Items listed in a dataset:
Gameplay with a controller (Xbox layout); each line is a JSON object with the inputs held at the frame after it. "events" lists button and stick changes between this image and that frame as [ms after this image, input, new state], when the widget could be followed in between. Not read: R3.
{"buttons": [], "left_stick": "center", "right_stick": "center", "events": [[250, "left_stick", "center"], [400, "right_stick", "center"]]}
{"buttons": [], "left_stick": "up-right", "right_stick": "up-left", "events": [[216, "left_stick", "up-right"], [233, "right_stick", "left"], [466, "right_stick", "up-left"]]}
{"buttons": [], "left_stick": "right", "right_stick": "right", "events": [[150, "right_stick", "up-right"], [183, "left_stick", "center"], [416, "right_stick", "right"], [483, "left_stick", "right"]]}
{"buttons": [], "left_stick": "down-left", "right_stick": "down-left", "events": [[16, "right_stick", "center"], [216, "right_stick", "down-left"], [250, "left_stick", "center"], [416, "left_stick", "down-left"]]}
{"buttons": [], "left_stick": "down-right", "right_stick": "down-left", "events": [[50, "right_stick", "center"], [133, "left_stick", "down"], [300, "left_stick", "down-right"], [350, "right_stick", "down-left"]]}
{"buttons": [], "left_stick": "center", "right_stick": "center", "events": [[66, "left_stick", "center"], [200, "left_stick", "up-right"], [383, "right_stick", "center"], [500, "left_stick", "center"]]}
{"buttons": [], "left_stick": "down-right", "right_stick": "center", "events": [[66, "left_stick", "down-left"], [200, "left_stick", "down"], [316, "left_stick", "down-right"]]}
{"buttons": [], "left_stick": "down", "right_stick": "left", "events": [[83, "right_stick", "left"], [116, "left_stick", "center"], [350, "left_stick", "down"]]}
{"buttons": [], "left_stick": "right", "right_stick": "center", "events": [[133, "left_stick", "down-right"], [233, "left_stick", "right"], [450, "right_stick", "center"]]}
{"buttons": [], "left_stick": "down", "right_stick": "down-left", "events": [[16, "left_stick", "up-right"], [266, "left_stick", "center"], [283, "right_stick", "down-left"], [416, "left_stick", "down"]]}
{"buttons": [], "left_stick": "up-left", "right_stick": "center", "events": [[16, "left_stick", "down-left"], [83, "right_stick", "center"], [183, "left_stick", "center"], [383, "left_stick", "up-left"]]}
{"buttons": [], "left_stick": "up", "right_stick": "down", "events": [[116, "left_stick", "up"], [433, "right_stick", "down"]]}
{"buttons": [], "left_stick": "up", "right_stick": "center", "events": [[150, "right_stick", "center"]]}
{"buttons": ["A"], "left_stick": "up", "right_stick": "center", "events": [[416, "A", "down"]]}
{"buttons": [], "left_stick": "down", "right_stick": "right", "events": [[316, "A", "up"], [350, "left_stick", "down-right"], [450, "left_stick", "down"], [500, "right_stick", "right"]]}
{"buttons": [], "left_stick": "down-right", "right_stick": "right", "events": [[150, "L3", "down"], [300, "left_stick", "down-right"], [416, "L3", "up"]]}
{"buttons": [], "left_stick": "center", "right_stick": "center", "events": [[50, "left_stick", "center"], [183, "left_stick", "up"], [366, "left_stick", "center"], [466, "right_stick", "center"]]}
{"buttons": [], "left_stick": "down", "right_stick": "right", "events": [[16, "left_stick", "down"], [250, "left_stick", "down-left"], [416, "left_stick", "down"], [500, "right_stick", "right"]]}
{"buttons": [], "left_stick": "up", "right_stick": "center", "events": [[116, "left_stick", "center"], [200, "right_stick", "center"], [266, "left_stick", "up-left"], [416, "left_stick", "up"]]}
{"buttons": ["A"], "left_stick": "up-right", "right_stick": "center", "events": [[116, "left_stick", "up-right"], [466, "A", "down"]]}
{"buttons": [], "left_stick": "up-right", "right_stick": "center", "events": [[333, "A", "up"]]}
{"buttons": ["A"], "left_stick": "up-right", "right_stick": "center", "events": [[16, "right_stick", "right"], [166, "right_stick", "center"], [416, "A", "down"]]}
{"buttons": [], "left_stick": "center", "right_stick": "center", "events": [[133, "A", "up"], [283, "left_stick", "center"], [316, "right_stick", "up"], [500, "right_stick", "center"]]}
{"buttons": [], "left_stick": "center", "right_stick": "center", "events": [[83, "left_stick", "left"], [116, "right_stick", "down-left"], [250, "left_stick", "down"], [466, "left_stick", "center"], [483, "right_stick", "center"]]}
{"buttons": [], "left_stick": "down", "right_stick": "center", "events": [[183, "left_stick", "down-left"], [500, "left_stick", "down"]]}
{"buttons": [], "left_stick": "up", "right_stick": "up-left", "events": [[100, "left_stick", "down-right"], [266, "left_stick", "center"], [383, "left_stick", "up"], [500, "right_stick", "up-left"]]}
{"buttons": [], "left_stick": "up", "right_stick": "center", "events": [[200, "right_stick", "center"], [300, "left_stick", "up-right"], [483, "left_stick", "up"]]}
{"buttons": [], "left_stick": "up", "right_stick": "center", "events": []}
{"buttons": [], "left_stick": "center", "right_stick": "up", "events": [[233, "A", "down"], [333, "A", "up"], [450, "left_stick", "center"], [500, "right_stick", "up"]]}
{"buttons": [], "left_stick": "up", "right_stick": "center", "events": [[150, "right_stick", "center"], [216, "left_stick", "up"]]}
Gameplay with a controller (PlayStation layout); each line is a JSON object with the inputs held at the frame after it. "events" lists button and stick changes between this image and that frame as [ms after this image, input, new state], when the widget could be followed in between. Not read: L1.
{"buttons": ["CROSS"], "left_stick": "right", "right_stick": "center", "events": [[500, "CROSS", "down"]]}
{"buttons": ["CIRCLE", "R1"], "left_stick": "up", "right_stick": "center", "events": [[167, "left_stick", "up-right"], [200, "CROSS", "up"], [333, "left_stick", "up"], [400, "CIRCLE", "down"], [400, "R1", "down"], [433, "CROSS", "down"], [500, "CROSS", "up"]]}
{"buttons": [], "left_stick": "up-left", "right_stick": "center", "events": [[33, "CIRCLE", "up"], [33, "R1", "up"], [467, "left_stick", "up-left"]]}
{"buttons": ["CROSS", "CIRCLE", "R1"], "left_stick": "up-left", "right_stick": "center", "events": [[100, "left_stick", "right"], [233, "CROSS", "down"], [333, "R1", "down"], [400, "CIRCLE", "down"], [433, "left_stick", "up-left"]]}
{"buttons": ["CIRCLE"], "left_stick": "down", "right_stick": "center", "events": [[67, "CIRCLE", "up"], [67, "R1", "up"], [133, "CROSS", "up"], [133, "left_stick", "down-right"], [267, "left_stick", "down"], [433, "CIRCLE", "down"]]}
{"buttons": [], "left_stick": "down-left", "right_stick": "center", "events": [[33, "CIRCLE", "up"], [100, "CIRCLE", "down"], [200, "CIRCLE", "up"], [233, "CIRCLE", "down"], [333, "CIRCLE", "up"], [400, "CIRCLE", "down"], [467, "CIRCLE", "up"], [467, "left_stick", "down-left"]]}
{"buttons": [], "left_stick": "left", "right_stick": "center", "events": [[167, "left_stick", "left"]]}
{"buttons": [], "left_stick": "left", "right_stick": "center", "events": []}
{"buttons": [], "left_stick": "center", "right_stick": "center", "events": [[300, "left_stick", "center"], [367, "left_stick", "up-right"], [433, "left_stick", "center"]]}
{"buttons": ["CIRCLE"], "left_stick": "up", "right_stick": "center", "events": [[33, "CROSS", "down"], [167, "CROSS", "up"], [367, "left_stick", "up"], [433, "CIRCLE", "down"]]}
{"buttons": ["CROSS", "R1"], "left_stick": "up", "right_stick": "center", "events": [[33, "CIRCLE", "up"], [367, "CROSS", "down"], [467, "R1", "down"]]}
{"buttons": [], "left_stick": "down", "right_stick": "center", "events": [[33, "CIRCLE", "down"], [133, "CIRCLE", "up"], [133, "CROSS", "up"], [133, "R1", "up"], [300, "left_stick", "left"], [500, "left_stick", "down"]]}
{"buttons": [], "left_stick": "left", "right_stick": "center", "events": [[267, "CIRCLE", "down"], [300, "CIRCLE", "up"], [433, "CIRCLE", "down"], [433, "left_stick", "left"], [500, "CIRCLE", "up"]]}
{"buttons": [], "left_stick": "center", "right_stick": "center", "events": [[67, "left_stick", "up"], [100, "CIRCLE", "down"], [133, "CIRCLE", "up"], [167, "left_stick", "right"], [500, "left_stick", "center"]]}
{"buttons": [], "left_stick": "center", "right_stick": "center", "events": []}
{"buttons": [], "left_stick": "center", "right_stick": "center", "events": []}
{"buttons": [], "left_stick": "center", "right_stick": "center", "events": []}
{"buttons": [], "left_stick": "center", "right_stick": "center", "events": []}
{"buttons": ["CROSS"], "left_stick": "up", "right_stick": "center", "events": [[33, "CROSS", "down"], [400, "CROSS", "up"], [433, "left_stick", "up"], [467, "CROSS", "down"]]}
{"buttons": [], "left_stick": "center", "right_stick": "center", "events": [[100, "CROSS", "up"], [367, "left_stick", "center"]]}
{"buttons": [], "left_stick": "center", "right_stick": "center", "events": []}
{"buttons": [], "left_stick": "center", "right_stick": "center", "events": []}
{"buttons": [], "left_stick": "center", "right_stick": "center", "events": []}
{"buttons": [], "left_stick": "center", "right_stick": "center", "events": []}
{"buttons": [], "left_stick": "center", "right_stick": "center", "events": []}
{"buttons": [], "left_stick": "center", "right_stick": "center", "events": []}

▶ WORK INSTRUCTION: Which of the lines above hold the word "that"? Copy each one.

▶ RESULT OF THIS EXERCISE:
Gameplay with a controller (Xbox layout); each line is a JSON object with the inputs held at the frame after it. "events" lists button and stick changes between this image and that frame as [ms after this image, input, new state], when the widget could be followed in between. Not read: R3.
Gameplay with a controller (PlayStation layout); each line is a JSON object with the inputs held at the frame after it. "events" lists button and stick changes between this image and that frame as [ms after this image, input, new state], when the widget could be followed in between. Not read: L1.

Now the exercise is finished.